MOF inhibition attenuates ROS levels in hepatocytes. (A–C) Primary hepatocytes were transfected with siMof or an SCR followed by treatment with palmitate (0.25 mM) for 24 h. NOX expression was examined by qPCR (A) and Western blot (B). (C) ROS levels were measured by DHE staining. (D–F) Primary hepatocytes were treated with palmitate (0.25 mM) and MG149 (1–10 μM) for 24 h. NOX expression was examined by qPCR (D) and Western blot (E). (F) ROS levels were measured by DHE staining. *p < 0.05. siRNA, small interfering RNA; SCR, random siRNA; siMof, siRNA targeting MOF. Color images are available online.

Brg1 interacts with MOF to regulate NOX transcription

Finally, we tackled the functional synergy between Brg1 and MOF in NOX transcription. Coimmunoprecipitation assay indicated that Brg1 and MOF could form a complex (Fig. 6A). To further demonstrate a functional interplay between Brg1 and MOF in NOX transactivation, we performed Re-ChIP assay. PA treatment significantly strengthened the Brg1–MOF interaction on the NOX promoters instead of GADPH promoter in primary hepatocytes (Fig. 6B). Re-ChIP experiments also revealed a stronger Brg1–MOF interaction on the NOX promoters in the livers of MCD-fed mice (Supplementary Fig.

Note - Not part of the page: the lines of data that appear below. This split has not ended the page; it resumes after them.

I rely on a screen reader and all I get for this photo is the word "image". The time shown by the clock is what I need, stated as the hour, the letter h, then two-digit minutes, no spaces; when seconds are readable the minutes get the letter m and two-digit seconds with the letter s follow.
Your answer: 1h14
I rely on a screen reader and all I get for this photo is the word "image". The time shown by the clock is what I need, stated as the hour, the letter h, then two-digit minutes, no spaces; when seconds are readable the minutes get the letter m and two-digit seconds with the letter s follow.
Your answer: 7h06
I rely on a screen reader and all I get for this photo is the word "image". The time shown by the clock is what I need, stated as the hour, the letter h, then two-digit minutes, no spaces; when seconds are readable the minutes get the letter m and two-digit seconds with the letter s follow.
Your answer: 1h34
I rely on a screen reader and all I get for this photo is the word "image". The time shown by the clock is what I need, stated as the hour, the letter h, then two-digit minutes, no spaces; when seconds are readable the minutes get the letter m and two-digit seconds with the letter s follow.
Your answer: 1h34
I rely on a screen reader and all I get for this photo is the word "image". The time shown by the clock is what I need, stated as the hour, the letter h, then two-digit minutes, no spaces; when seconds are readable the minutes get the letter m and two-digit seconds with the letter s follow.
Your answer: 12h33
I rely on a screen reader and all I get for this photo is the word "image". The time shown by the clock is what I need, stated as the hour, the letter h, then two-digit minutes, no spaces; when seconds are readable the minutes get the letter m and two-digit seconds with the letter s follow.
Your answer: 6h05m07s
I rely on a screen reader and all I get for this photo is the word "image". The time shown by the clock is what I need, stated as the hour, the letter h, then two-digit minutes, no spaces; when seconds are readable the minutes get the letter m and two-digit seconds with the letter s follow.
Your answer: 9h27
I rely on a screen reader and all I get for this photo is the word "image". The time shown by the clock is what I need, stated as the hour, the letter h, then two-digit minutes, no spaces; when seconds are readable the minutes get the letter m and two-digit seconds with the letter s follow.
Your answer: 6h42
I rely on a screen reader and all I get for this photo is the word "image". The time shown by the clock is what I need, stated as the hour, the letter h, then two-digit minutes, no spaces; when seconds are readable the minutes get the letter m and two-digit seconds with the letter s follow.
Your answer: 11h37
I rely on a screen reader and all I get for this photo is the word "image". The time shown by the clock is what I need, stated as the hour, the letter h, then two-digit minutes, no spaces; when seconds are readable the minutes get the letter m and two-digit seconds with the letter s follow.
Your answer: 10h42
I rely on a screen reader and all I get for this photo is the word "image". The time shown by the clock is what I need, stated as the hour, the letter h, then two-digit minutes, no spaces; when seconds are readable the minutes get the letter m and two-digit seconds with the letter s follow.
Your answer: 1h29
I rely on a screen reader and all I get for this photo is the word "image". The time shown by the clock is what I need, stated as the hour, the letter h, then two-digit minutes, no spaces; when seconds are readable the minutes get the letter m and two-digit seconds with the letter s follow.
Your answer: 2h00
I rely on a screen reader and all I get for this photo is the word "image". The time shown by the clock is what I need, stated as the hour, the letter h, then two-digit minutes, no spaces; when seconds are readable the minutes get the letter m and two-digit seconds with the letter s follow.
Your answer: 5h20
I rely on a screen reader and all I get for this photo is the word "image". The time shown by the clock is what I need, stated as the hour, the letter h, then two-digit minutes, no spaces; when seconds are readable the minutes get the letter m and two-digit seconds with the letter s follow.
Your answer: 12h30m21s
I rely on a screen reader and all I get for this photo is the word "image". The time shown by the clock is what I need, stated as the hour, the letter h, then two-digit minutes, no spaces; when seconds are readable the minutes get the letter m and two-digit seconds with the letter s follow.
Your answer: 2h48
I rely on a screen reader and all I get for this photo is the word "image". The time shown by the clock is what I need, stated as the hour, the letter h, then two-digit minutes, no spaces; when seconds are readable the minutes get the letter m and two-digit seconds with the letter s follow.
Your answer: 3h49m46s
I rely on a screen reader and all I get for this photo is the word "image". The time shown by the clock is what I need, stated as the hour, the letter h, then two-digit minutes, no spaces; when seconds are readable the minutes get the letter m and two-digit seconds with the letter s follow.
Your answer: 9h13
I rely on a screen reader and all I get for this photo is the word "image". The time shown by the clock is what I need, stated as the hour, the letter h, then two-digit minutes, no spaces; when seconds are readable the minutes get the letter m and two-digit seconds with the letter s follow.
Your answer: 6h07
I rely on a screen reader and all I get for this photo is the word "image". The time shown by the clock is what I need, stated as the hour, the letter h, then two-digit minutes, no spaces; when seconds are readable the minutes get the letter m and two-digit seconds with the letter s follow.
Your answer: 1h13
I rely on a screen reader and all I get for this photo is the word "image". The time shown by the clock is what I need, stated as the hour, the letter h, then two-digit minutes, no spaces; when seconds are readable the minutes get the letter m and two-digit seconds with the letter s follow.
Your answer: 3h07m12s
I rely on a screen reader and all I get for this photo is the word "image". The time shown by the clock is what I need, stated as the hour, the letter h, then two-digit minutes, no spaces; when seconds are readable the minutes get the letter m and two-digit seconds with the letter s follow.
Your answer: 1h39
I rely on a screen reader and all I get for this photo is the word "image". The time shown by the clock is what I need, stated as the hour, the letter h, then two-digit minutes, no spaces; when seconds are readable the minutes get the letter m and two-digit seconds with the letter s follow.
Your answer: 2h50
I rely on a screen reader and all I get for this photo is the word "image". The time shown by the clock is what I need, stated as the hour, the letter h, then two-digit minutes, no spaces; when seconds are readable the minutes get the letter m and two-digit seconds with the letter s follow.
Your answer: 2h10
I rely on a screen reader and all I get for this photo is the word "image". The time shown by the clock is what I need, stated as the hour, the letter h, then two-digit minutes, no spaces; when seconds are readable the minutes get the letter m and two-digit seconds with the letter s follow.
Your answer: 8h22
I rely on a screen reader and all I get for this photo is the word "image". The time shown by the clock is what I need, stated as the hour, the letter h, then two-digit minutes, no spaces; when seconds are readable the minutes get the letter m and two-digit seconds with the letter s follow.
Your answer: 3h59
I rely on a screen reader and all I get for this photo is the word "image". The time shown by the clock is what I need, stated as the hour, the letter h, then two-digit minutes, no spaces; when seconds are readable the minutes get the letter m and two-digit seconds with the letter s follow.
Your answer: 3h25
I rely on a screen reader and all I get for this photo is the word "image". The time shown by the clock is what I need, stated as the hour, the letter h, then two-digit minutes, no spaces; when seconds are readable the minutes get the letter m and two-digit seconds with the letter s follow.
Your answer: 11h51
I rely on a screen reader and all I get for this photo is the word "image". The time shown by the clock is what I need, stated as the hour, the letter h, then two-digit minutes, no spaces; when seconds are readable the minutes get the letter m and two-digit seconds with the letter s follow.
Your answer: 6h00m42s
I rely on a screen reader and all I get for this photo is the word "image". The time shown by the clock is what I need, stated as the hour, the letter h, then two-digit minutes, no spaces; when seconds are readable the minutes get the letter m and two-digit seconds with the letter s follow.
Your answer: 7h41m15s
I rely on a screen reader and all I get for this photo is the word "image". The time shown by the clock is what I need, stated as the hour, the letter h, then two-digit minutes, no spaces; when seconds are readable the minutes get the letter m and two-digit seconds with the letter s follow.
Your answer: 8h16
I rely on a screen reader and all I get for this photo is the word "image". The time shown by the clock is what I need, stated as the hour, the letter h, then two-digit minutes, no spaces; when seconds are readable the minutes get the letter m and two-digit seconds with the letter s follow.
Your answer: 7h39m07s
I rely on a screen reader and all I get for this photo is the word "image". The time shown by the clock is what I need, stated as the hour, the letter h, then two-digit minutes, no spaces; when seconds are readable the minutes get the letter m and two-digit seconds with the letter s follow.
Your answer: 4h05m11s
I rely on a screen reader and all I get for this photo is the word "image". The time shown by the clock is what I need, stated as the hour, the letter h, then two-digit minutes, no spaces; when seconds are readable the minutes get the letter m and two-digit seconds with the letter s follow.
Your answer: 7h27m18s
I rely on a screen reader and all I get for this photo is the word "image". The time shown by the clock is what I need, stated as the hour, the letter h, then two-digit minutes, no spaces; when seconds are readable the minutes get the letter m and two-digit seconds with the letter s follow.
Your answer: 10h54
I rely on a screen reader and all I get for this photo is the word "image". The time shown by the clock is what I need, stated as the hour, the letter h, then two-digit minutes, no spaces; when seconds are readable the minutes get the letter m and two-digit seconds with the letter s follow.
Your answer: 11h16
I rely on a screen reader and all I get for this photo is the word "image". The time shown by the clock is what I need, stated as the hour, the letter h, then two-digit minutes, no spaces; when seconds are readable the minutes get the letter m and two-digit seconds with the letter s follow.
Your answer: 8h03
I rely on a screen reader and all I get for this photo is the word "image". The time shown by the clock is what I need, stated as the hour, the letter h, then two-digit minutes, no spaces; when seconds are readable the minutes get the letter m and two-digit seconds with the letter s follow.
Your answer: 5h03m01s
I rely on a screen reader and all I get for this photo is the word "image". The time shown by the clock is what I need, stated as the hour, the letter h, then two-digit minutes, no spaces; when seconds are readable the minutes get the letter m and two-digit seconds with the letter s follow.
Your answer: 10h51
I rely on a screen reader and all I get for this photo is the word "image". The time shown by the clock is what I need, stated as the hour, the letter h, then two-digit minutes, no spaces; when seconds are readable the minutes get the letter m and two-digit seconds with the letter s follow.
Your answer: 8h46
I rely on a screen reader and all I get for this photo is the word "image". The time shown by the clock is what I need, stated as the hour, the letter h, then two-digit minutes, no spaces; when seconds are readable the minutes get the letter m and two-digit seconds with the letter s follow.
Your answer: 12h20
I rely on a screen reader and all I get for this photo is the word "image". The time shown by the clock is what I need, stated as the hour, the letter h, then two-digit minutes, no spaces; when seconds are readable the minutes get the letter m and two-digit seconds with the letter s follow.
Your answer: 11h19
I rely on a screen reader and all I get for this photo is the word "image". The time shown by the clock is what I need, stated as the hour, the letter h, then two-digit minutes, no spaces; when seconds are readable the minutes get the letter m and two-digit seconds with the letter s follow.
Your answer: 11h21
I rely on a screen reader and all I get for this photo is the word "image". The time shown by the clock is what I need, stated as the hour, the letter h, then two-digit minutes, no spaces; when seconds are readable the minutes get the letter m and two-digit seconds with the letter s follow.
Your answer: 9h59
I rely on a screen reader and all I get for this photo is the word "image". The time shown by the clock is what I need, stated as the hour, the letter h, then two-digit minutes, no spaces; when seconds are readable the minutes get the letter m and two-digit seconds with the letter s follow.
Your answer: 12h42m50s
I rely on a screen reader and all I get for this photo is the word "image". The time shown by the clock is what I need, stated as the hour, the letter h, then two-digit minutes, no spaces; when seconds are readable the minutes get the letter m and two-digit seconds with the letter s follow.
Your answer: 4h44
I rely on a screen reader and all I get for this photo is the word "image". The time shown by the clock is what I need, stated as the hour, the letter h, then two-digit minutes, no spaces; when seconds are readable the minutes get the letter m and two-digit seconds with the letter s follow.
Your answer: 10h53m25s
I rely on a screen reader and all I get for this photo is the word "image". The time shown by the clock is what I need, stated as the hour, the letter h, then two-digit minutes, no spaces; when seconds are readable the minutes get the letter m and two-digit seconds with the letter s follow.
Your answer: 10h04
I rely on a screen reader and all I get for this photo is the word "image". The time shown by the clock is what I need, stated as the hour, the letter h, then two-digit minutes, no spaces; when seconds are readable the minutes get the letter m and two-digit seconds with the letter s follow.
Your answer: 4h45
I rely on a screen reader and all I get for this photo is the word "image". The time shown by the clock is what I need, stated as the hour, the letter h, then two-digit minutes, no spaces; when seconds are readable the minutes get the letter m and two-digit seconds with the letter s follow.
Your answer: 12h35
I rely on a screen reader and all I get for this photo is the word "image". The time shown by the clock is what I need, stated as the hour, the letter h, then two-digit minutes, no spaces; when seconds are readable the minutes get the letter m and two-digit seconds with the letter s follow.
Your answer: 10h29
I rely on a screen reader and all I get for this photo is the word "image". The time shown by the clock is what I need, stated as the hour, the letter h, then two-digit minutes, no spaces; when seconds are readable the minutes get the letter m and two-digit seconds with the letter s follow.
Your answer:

S20) compared with the chow-fed mice. Similar observations were made in the livers of HFD-fed mice (Supplementary Fig. S21). Furthermore, coexpression of Brg1 and MOF activated NOX promoter activities better than when they were individually expressed (Supplementary Fig. S16). Finally, ChIP assays showed that Brg1 deficiency significantly attenuated the occupancies of MOF on the NOX promoters (Fig. 6C). Reciprocally, MOF depletion downregulated Brg1 recruitment to the NOX promoters (Fig. 6D), suggesting that a cross talk between Brg1 and MOF may contribute to NOX transactivation in hepatocytes.

FIG. 6.

Brg1 interacts with MOF to regulate NOX transcription. (A) Immunoprecipitation experiments were performed with indicated antibodies using primary hepatocyte lysates. (B) Primary hepatocytes were treated with palmitate (0.25 mM) for 24 h. Re-ChIP assay was performed using liver homogenates with indicated antibodies. (C) Primary hepatocytes were isolated from WT or HepcKO mice and treated with palmitate (0.25 mM) and harvested at indicated time points after treatment. ChIP assay was performed with anti-MOF. (D) Primary hepatocytes were transfected with siMof or an SCR followed by treatment with palmitate (0.25 mM) for 24 h. ChIP assay was performed with anti-Brg1. (E) A model summarizing the regulation of ROS production in hepatocytes by Brg1 and MOF. Under physiological conditions, transcription of NOX genes is turned off because of a repressive chromatin structure. In response to nutritional stress, Brg1 recruits the histone acetyltransferase MOF and possibly other HAT/HMT to the NOX promoter. Mobilization of the epigenetic machinery results in the deposition of active histone modifications surrounding the NOX promoter and consequently transcriptional activation. The ensuing uncontrolled ROS generation serves to promote the pathogenesis of NASH. All experiments have been repeated three times. *p < 0.05. HAT, histone acetyltransferases; HMT, histone methyltransferases. Color images are available online.

Discussion

A key feature in the pathogenesis of NASH is imbalanced ROS generation and elimination resulting in accumulation of excessive free radicals in the liver (7). We present evidence here that a cross talk between BRG1 and MOF contributes to ROS generation in hepatocytes by epigenetically activating the transcription of NOX genes (Fig. 6E). Consistent with our previous observation that whole-body knockdown of Brg1 alleviates NASH in mice, our data as reported here indicate that hepatocyte-restricted deletion of Brg1 is sufficient to attenuate NASH. Although Brg1 is essential for organogenesis during development, mounting evidence suggests that it is dispensable for postnatal activities (9, 49). Not coincidently, mice with conditional Brg1 knockout in the myocardium after reaching adulthood, while not exhibiting any detectable phenotype under physiological conditions, are protected from mechanical stress-induced pathological hypertrophy likely because Brg1 promotes the transactivation of neonatal cardiac genes such as β-MHC (23). Furthermore, we have shown that endothelial-specific depletion of Brg1 in adult mice renders them resistant to angiotensin II-induced cardiac remodeling, the underlying mechanism of which seems to be that Brg1 is necessary for the synthesis of a prohypertrophic factor endothelin (44). Combined, these observations collectively seem to argue for a model in which postnatal Brg1 expression/activity is associated with disease-prone transcription events. On the contrary, several studies have pointed out that Brg1 may also exert protective roles during carcinogenesis in the lungs (21) and the pancreatic duct (35). Therefore, the benefits of Brg1 deletion/inhibition have to be weighed against its potential risks in the development of novel therapeutic strategies to treat NASH.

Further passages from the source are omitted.